EXERCISE TASK 1 → Turn the records into a numbered list, leaving out blank lines, from the line containing "Wrap output in <instances>...</instances>. ##" up to and including the end of the records. Include nothing outside that range.

TEXT TO READ →

## begin

At January 01, 2006, 17 out of the 30 underlyings had enough observations to be included in the Strategy. The Strategy is dynamic as to the number of underlyings, meaning that within each Group, it adjusts to the number of available underlyings for the Group allocation. When a new underlying is introduced, two-years of data is required for the Strategy computations.4
Returns used to compute relevant statistics for all underlyings are “excess daily returns”-- meaning the underlying total return is reduced by a reference rate. The reference rate used to compute excess returns is the relevant historical Federal Funds Rate; this reference rate reduces the daily returns from each underlying by the relevant Federal Funds Rate. In addition, the excess return is derived from the total return for each underlier which includes dividend payments as part of the return. This means, in general, that the effect of receiving dividends is included in the Strategy.
Trend, which is used to determine which underlyings are given more weight in the Strategy, is computed using a lookback window of 6-months and is based on measurements of excess daily returns during that period as well as volatility (as defined below).

## end

EXERCISE TASK 2 → According to the strategy text, why does the Strategy include the effect of receiving dividends?

INPUT →
## begin

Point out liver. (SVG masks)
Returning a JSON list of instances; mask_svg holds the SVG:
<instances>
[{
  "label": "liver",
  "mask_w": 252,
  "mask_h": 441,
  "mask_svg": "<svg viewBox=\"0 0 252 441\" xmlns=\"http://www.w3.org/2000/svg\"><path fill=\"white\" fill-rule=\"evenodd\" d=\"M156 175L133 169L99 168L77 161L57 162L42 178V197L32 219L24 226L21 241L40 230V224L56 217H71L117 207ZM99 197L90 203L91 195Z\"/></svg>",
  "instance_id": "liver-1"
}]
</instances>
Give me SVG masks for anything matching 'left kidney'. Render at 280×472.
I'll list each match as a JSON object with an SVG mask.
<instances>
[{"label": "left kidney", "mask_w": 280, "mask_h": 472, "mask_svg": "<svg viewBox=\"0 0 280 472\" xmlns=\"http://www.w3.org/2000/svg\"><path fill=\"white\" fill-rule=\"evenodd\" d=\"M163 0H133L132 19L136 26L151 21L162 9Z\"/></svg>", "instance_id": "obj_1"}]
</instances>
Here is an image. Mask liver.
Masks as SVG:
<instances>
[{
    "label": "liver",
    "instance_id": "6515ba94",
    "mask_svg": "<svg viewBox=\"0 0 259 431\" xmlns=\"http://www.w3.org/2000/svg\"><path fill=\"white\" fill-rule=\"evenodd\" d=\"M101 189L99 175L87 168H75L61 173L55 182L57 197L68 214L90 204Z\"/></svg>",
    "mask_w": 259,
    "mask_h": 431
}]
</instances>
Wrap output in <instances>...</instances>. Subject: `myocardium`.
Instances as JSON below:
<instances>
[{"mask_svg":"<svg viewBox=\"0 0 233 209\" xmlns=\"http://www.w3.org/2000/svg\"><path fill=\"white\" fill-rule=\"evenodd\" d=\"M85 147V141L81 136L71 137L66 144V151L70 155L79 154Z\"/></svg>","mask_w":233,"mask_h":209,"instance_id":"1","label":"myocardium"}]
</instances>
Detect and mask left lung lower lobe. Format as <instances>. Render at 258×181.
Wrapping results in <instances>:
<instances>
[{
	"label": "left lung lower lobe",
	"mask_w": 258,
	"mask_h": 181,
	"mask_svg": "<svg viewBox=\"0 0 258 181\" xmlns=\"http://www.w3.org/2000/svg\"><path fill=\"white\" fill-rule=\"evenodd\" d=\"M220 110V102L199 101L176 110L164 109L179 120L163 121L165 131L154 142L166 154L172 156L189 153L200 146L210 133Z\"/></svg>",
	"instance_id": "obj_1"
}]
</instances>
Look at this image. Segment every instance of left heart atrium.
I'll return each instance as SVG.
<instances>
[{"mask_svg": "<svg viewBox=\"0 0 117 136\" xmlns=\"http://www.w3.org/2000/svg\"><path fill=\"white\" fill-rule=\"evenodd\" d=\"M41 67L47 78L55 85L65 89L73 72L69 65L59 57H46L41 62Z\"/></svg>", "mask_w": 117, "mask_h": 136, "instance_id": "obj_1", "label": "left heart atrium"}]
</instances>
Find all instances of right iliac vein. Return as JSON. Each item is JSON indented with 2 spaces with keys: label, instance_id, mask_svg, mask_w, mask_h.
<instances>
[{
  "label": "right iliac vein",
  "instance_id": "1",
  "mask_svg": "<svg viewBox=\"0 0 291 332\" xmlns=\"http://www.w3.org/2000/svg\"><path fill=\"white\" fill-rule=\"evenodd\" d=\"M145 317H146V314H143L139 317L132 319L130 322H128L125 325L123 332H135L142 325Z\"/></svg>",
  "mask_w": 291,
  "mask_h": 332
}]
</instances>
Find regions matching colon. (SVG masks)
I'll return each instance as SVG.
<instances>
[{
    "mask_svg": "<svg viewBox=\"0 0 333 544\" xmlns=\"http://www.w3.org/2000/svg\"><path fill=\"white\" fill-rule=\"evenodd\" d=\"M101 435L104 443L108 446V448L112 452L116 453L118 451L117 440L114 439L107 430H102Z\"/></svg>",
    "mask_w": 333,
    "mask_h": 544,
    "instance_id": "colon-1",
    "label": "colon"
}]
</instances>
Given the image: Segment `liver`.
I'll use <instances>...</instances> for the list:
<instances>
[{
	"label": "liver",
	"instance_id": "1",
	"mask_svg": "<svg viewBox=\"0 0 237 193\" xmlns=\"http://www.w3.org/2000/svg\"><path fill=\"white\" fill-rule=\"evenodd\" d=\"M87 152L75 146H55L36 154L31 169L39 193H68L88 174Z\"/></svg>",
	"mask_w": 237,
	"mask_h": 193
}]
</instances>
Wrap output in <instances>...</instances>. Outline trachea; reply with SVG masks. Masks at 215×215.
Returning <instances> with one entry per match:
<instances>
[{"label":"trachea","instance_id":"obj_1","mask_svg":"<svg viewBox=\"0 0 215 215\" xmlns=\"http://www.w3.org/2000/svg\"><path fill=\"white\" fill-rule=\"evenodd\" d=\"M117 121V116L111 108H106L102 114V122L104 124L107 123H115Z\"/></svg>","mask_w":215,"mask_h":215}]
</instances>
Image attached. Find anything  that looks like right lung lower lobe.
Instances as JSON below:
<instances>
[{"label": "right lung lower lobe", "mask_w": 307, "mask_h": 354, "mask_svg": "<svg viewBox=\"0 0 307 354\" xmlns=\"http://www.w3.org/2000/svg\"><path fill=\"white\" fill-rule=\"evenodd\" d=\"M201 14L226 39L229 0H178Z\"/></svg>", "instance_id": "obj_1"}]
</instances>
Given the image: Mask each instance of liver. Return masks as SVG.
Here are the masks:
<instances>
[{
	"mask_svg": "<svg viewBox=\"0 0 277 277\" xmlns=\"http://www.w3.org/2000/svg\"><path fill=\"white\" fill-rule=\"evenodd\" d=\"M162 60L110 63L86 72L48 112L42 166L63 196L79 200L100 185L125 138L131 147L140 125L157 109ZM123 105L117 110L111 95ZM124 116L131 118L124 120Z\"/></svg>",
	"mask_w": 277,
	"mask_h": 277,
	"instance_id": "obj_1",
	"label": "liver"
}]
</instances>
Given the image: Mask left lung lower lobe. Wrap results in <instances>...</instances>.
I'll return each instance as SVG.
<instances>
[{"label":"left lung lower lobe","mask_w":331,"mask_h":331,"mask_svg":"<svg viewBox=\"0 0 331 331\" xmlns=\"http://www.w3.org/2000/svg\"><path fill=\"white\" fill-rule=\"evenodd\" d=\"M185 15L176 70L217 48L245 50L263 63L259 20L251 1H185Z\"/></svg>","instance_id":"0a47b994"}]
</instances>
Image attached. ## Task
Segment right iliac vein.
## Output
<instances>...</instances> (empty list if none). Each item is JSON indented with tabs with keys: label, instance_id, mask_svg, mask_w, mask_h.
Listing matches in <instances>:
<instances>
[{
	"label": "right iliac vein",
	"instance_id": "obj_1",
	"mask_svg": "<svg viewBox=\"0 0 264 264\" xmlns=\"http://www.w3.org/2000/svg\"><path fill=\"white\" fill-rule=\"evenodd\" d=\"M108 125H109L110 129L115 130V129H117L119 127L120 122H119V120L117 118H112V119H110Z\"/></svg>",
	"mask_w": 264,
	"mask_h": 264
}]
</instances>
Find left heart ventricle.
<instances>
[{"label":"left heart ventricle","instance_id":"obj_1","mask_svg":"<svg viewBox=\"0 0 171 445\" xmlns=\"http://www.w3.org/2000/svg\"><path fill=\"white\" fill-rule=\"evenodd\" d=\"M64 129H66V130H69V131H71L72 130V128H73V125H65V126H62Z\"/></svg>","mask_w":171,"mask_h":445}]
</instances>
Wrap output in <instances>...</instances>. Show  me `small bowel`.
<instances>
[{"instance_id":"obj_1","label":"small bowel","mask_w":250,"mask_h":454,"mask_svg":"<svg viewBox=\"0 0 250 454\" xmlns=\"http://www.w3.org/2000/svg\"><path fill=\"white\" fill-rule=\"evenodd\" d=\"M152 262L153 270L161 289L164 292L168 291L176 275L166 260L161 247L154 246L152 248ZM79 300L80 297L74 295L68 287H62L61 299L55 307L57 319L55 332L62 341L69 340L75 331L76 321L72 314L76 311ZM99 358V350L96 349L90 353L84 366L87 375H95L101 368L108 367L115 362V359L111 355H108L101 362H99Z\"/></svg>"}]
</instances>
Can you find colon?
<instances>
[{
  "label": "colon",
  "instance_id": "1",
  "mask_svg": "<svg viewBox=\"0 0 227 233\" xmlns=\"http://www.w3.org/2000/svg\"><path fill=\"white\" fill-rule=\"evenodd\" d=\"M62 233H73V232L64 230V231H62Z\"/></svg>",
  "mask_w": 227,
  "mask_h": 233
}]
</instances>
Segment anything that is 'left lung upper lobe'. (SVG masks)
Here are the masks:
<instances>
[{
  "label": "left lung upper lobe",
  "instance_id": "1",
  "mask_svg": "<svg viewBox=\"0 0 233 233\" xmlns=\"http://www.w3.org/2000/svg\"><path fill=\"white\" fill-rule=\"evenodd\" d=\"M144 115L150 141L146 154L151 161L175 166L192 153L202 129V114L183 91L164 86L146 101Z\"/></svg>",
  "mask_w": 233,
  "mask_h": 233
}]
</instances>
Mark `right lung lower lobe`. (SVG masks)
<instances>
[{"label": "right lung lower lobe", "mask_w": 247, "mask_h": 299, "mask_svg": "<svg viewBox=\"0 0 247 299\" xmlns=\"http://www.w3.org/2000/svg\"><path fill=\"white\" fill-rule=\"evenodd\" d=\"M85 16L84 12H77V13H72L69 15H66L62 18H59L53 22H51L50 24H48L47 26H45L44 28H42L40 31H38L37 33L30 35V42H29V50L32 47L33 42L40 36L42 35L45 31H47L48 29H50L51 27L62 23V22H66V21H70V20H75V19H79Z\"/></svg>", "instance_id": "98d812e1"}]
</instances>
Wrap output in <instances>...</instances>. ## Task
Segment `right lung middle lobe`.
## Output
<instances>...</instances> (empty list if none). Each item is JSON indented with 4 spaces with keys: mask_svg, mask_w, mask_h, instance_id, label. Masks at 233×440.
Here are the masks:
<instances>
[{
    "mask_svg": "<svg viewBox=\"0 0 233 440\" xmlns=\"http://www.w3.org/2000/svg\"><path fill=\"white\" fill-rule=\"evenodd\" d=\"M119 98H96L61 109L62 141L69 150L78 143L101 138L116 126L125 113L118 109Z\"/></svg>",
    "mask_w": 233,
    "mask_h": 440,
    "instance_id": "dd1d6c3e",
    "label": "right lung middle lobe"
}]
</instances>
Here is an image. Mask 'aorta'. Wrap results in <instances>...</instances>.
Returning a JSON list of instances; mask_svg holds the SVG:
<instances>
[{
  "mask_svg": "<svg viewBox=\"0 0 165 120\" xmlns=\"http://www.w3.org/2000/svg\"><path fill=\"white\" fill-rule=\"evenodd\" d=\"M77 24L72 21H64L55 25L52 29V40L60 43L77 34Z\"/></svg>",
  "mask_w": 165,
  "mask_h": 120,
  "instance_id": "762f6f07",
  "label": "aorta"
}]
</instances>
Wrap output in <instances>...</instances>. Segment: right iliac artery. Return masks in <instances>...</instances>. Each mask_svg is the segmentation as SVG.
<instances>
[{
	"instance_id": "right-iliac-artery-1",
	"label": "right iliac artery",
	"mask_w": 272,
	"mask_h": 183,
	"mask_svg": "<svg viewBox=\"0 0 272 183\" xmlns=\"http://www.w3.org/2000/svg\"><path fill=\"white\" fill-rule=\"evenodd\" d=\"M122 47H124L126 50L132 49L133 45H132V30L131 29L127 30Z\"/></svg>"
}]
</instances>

## end

FULL OUTPUT 1 →
1. Wrap output in <instances>...</instances>. ## Task
2. Segment `right lung middle lobe`.
3. ## Output
4. <instances>...</instances> (empty list if none). Each item is JSON indented with 4 spaces with keys: mask_svg, mask_w, mask_h, instance_id, label. Masks at 233×440.
5. Here are the masks:
6. <instances>
7. [{
8.     "mask_svg": "<svg viewBox=\"0 0 233 440\" xmlns=\"http://www.w3.org/2000/svg\"><path fill=\"white\" fill-rule=\"evenodd\" d=\"M119 98H96L61 109L62 141L69 150L78 143L101 138L116 126L125 113L118 109Z\"/></svg>",
9.     "mask_w": 233,
10.     "mask_h": 440,
11.     "instance_id": "dd1d6c3e",
12.     "label": "right lung middle lobe"
13. }]
14. </instances>
15. Here is an image. Mask 'aorta'. Wrap results in <instances>...</instances>.
16. Returning a JSON list of instances; mask_svg holds the SVG:
17. <instances>
18. [{
19.   "mask_svg": "<svg viewBox=\"0 0 165 120\" xmlns=\"http://www.w3.org/2000/svg\"><path fill=\"white\" fill-rule=\"evenodd\" d=\"M77 24L72 21H64L55 25L52 29V40L60 43L77 34Z\"/></svg>",
20.   "mask_w": 165,
21.   "mask_h": 120,
22.   "instance_id": "762f6f07",
23.   "label": "aorta"
24. }]
25. </instances>
26. Wrap output in <instances>...</instances>. Segment: right iliac artery. Return masks in <instances>...</instances>. Each mask_svg is the segmentation as SVG.
27. <instances>
28. [{
29. 	"instance_id": "right-iliac-artery-1",
30. 	"label": "right iliac artery",
31. 	"mask_w": 272,
32. 	"mask_h": 183,
33. 	"mask_svg": "<svg viewBox=\"0 0 272 183\" xmlns=\"http://www.w3.org/2000/svg\"><path fill=\"white\" fill-rule=\"evenodd\" d=\"M122 47H124L126 50L132 49L133 45H132V30L131 29L127 30Z\"/></svg>"
34. }]
35. </instances>

FULL OUTPUT 2 → The excess return for each underlier is derived from its total return, and that total return includes dividend payments. So the effect of receiving dividends is carried into the Strategy.